→ Selected passage:

########################################

Colleen is actually my granddad's cousin. Now in her eighties, she is full of amazing stories recalling her work on the Manhattan Project and as a spy in Asia during the 1950's, where she was able to put to use her talent for doing what she's most interested in -- "blowing things up." She's a scientist and an incredibly gifted artist, with a large house filled with her own paintings and antiques, but it is her garden which most fascinates me every time I visit.
On this trip, I learned that a Blue Oak (pictured above) has longer, skinnier leaves than the Coast Live Oaks I am so familiar with in the Southland (below)
Colleen had planted some Matilija Poppies, because she wanted to paint the flowers. She also had a scrub oak from the Sierra Nevada Foothills which one of her students had dug up and brought to her years ago.

########################################

→ Provided information:
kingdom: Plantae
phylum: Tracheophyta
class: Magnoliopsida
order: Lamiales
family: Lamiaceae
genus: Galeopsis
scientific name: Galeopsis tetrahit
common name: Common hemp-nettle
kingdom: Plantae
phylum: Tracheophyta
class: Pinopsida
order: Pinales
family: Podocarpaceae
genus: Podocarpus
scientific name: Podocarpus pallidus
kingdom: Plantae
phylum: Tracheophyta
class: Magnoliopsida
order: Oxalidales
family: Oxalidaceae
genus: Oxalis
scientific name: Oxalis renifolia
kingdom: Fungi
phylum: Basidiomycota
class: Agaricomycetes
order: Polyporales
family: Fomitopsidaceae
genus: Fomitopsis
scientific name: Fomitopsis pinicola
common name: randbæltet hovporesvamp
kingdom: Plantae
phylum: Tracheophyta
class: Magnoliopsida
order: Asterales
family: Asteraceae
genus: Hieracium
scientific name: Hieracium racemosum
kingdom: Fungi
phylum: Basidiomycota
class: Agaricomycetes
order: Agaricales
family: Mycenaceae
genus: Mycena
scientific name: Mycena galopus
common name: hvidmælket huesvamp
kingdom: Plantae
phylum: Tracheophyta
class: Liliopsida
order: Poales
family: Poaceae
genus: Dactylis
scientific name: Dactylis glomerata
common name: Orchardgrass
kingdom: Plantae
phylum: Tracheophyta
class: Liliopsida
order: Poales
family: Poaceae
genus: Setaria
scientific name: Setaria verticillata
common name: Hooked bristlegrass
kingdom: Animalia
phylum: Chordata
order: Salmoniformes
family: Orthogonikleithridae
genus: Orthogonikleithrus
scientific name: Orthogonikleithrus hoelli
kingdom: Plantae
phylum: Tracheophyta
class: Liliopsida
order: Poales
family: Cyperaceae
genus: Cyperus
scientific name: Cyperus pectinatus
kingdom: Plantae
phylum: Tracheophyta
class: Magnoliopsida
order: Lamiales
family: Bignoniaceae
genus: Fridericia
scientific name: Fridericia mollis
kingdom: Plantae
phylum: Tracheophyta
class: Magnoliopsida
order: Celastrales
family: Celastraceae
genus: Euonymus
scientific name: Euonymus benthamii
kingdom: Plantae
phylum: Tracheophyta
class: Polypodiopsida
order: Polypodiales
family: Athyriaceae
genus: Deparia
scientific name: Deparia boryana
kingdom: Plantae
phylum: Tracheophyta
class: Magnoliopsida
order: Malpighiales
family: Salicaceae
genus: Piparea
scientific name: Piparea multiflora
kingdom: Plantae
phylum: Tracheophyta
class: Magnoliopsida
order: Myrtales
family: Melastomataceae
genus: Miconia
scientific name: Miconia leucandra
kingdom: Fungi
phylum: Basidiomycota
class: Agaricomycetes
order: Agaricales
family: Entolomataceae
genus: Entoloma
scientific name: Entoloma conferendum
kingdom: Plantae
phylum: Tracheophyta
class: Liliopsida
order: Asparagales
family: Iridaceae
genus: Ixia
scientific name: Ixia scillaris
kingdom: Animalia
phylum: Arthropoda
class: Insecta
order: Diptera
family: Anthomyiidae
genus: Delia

########################################

→ Problems to solve:
A) According to the passage about Colleen, why did she plant Matilija Poppies?
B) Reproduce the stretch of the passage about Colleen from "Colleen is actually" through "her years ago.".
The entries come from a separate source.

→ Solutions:
A) She wanted to paint the flowers.

B)
Colleen is actually my granddad's cousin. Now in her eighties, she is full of amazing stories recalling her work on the Manhattan Project and as a spy in Asia during the 1950's, where she was able to put to use her talent for doing what she's most interested in -- "blowing things up." She's a scientist and an incredibly gifted artist, with a large house filled with her own paintings and antiques, but it is her garden which most fascinates me every time I visit.
On this trip, I learned that a Blue Oak (pictured above) has longer, skinnier leaves than the Coast Live Oaks I am so familiar with in the Southland (below)
Colleen had planted some Matilija Poppies, because she wanted to paint the flowers. She also had a scrub oak from the Sierra Nevada Foothills which one of her students had dug up and brought to her years ago.